▶ [TASK PROMPT] Render the listing lines between the lines holding "Informacje szczegółowe" and "instalacja solarna", inclusive, as a JSON list of strings with one string per line. Leave out any blank lines.

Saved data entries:
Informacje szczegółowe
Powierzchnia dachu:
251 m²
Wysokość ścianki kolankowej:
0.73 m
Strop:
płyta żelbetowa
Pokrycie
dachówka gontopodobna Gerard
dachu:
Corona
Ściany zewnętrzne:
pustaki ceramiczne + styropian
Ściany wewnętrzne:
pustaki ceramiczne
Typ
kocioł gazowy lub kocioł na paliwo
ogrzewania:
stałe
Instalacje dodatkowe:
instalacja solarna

==

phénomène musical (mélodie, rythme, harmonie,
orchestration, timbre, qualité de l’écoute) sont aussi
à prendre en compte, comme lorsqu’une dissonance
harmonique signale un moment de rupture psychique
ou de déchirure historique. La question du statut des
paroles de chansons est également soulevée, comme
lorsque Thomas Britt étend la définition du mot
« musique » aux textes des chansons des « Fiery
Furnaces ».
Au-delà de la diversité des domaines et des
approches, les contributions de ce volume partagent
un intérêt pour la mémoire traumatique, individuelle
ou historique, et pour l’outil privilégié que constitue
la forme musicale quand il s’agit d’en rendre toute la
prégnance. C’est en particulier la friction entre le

▶ [EXERCISE RESPONSE]
[
  "Informacje szczegółowe",
  "Powierzchnia dachu:",
  "251 m²",
  "Wysokość ścianki kolankowej:",
  "0.73 m",
  "Strop:",
  "płyta żelbetowa",
  "Pokrycie",
  "dachówka gontopodobna Gerard",
  "dachu:",
  "Corona",
  "Ściany zewnętrzne:",
  "pustaki ceramiczne + styropian",
  "Ściany wewnętrzne:",
  "pustaki ceramiczne",
  "Typ",
  "kocioł gazowy lub kocioł na paliwo",
  "ogrzewania:",
  "stałe",
  "Instalacje dodatkowe:",
  "instalacja solarna"
]